Maybe it is obvious from this but I cannot work out the final details ....

A proof of the markov inequality can be seen on wikipedia..

2. ## Re: Probability theory question

Originally Posted by gloiterbox
Let $\displaystyle \theta (x)$ be a random variable and $\displaystyle \overline{\theta} (x)$ be the expected value. Moreover $\displaystyle S$ is defined:

$\displaystyle S = \{ x : \theta (x) < \frac{\overline{\theta} (x)}{p} \}$

Then the probability measure of $\displaystyle S$ is:

$\displaystyle \mu (S) \ge (1-p)$

Prove...

It can be noted that there exist both density and cumulative distribution functions over $\displaystyle S$.
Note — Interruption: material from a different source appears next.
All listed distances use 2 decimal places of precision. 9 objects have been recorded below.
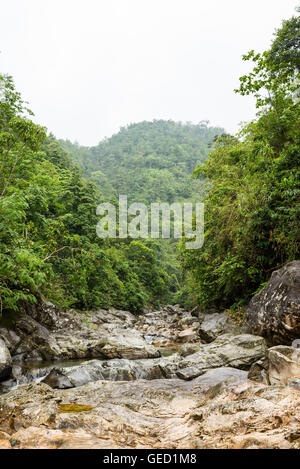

-----------------------------------------------------------------------------------

I have been working on this problem a bit more and found some more info. It seems it is an application of the Markov Property, which states:

Let $\displaystyle X$ be a measurable set with the characteristic function $\displaystyle \chi = 1$ if $\displaystyle x \epsilon A$ and $\displaystyle \chi = 0$ otherwise, where $\displaystyle A = \{ x \epsilon X : | f | \geq t \}$ then:

$\displaystyle \mu (A) \leq \frac{1}{t} \int_x | f | d \mu$

Maybe it is obvious from this but I cannot work out the final details ....

A proof of the markov inequality can be seen on wikipedia..
Hint: Apply Markov inequality to S complement

3. ## Re: Probability theory question

Haha yes that works, nice trick Isomorphism!!!